THE ANTIGENIC DIVERSITY ANALYSIS OF COMPLETE VIRAL GENOME OF INFLUENZA A VIRUS

Abstract

Antigenic drift and shift of influenza A virus result in change of antigenic composition that require annual redesign of influenza vaccine. Variation of responses to vaccines has been observed in populations – due to diversity of viral antigens and of the human immune system. Some 10,000 influenza A protein sequences of human and animal origins have been published in public databases. Therefore a combined approach, using bioinformatics and experimental validation, is required for systematic analysis of viral diversity.

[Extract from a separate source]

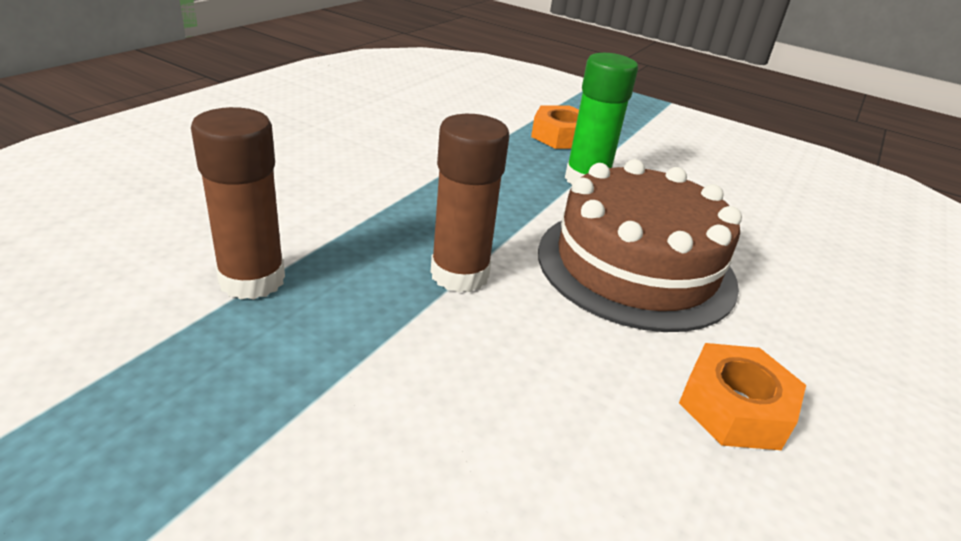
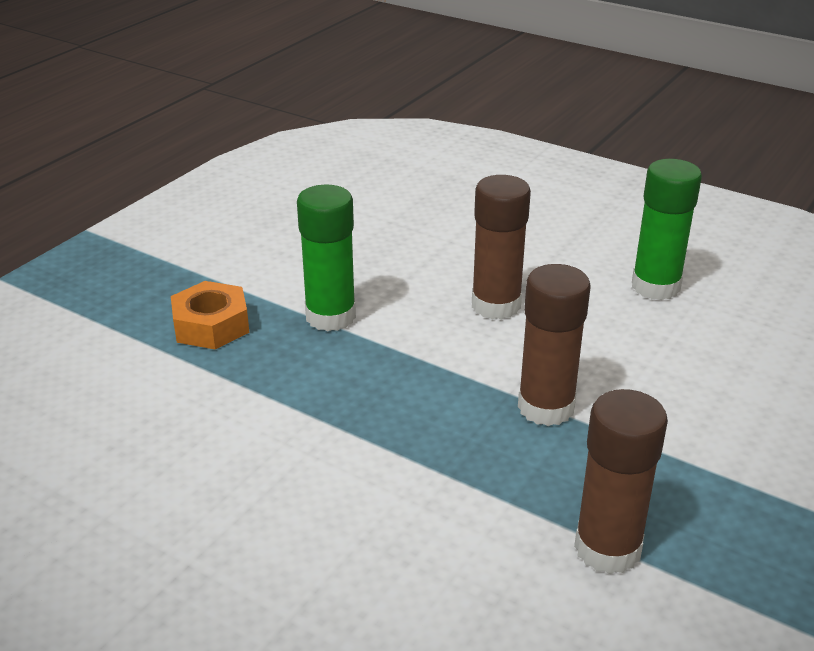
camera: 85 degrees left, 0 degrees up
(636, 266) = (496, 305): brown cake -> brown glue stick
(735, 408) = (655, 286): orange nut -> green glue stick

We applied a novel computational method for the analysis of antigenic diversity of ten influenza A antigens from human isolates. From 3821 initial sequences, we derived 1352 sequences that encode the complete antigenic diversity of human influenza A virus proteins. Using computational system MULTIPRED, we identified Tcell epitope hot spots for three common human leukocyte antigen (HLA) supertypes (A2, A3, and DR). On average there are five hot spots, comprising 18% of full sequence length, in influenza A virus hemagglutinin (HA) and neuraminidase (NA) for each of the three studied HLA supertypes. Peptides from these predicted hot spot regions were further analysed to identify minimal set of peptides that represent the antigenic diversity of these hot spots. Approximately 100 peptides in total were identified for HA and NA subtypes from the hot spots of each HLA supertype – these represent potential targets for wet lab experimental validation for vaccine design.